Dataset records >>
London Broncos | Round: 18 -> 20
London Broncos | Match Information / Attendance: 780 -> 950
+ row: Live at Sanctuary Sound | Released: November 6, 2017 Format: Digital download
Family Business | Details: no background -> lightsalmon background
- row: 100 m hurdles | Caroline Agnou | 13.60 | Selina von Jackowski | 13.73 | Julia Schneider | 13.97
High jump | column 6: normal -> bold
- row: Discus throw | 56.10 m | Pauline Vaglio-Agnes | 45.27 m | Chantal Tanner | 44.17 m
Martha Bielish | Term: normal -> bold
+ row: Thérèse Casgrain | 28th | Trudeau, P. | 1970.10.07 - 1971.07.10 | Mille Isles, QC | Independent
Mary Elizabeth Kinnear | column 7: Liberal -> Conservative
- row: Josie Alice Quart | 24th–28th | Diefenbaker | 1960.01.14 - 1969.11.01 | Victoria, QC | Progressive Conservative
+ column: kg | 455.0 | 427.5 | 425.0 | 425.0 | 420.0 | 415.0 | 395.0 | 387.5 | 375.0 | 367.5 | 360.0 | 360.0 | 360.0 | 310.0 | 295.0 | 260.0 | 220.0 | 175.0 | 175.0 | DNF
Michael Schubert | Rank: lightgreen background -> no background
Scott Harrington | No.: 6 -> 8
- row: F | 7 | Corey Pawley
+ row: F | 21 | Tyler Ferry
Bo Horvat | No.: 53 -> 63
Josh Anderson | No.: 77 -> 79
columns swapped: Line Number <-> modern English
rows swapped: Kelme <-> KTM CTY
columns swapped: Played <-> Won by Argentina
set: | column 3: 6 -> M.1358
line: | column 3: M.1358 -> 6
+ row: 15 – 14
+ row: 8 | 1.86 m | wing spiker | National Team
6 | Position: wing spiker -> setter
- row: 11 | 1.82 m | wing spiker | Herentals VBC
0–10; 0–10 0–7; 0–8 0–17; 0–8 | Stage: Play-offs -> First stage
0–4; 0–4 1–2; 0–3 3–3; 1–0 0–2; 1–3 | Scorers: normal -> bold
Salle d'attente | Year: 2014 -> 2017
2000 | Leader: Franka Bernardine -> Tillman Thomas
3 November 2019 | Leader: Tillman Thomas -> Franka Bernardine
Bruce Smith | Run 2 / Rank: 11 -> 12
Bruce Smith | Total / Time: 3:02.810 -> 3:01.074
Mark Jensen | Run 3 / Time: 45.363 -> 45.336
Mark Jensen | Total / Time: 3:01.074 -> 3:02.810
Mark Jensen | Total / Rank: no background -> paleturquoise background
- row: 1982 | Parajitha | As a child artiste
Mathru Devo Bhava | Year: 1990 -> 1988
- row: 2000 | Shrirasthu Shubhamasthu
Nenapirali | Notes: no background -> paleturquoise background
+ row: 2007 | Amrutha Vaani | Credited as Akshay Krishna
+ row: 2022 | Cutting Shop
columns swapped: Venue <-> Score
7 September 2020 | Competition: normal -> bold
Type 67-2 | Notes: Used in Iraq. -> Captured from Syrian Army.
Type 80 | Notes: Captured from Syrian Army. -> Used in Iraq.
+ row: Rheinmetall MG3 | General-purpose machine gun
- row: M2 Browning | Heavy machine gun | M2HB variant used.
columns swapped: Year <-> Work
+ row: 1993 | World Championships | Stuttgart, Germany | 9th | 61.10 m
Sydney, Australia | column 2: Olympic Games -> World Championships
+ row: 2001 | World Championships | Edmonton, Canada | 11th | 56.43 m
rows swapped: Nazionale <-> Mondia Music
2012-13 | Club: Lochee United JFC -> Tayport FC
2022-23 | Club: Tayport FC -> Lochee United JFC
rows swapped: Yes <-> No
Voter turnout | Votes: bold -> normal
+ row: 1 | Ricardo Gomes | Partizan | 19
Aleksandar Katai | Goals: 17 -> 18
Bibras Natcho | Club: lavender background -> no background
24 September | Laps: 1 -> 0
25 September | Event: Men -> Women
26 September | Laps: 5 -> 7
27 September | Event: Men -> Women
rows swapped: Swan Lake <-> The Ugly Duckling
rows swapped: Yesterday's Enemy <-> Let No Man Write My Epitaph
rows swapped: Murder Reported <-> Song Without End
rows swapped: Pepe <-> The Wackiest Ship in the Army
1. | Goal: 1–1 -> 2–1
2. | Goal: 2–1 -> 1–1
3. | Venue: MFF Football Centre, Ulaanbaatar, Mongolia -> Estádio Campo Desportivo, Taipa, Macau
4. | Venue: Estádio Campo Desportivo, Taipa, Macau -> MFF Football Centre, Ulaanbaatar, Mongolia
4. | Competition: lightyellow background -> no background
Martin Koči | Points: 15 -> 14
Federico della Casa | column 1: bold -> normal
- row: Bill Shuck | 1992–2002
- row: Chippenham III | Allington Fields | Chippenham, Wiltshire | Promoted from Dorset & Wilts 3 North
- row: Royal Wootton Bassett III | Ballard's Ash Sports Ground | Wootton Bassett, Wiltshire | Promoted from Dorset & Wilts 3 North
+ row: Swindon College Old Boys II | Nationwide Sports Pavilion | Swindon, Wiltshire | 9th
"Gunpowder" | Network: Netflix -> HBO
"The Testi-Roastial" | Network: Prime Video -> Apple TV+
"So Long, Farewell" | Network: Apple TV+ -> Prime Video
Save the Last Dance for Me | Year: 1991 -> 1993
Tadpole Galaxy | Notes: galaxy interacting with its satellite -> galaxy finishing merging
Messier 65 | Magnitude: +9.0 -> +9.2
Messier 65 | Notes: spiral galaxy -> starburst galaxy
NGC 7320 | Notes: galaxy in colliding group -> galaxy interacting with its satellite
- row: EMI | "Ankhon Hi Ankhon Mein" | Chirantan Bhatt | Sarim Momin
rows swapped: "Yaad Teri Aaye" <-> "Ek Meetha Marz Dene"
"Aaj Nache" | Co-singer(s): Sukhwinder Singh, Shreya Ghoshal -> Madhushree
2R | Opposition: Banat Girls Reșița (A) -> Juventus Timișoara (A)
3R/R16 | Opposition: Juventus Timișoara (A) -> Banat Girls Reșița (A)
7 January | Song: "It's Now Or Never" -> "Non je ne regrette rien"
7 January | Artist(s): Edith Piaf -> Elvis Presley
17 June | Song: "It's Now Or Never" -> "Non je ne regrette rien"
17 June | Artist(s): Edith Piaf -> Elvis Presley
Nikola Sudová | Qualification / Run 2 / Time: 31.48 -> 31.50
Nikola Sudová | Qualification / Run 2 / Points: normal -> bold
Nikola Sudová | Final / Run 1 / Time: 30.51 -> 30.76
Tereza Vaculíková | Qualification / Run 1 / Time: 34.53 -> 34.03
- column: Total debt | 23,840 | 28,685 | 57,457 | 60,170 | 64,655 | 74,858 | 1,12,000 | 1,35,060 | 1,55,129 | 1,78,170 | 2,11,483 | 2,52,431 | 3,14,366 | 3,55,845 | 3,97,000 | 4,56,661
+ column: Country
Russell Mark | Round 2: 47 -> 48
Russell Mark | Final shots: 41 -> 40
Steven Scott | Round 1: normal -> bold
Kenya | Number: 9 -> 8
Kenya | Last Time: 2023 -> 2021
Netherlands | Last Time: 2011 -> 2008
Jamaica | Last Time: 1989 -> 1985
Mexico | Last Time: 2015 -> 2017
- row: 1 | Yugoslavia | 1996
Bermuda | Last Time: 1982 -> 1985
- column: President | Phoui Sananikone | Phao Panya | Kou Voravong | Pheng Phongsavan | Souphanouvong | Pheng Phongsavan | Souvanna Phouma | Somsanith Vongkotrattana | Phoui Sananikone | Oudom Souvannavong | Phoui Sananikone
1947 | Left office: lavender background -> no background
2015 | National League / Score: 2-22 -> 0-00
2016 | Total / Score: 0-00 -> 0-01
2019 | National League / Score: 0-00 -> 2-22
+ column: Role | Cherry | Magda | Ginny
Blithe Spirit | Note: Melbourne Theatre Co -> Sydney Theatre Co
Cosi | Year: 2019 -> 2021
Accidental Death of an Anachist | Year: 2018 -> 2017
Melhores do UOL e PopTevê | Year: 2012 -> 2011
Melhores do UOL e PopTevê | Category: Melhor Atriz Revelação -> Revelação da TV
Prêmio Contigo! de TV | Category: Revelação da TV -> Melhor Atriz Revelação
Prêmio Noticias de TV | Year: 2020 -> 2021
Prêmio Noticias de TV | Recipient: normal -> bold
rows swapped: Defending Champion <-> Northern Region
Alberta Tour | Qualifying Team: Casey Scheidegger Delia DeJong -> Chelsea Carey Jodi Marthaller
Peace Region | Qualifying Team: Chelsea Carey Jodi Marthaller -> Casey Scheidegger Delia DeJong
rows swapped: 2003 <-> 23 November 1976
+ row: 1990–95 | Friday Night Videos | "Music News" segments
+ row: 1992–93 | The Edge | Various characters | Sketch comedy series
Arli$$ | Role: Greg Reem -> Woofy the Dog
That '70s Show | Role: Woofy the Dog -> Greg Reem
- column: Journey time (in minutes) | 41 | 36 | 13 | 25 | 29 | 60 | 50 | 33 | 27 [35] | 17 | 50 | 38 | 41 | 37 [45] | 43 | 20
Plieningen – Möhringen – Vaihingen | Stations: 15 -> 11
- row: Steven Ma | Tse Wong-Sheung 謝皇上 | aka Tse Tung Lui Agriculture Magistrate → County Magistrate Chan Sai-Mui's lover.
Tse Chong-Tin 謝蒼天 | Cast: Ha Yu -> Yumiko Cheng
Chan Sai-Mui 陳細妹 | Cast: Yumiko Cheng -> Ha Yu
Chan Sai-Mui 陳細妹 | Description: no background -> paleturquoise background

Work to complete >> Reproduce the lines above without any change, starting at the very first one and ending at the line that contains "Family Business |", both included.

Worked answer >>
London Broncos | Round: 18 -> 20
London Broncos | Match Information / Attendance: 780 -> 950
+ row: Live at Sanctuary Sound | Released: November 6, 2017 Format: Digital download
Family Business | Details: no background -> lightsalmon background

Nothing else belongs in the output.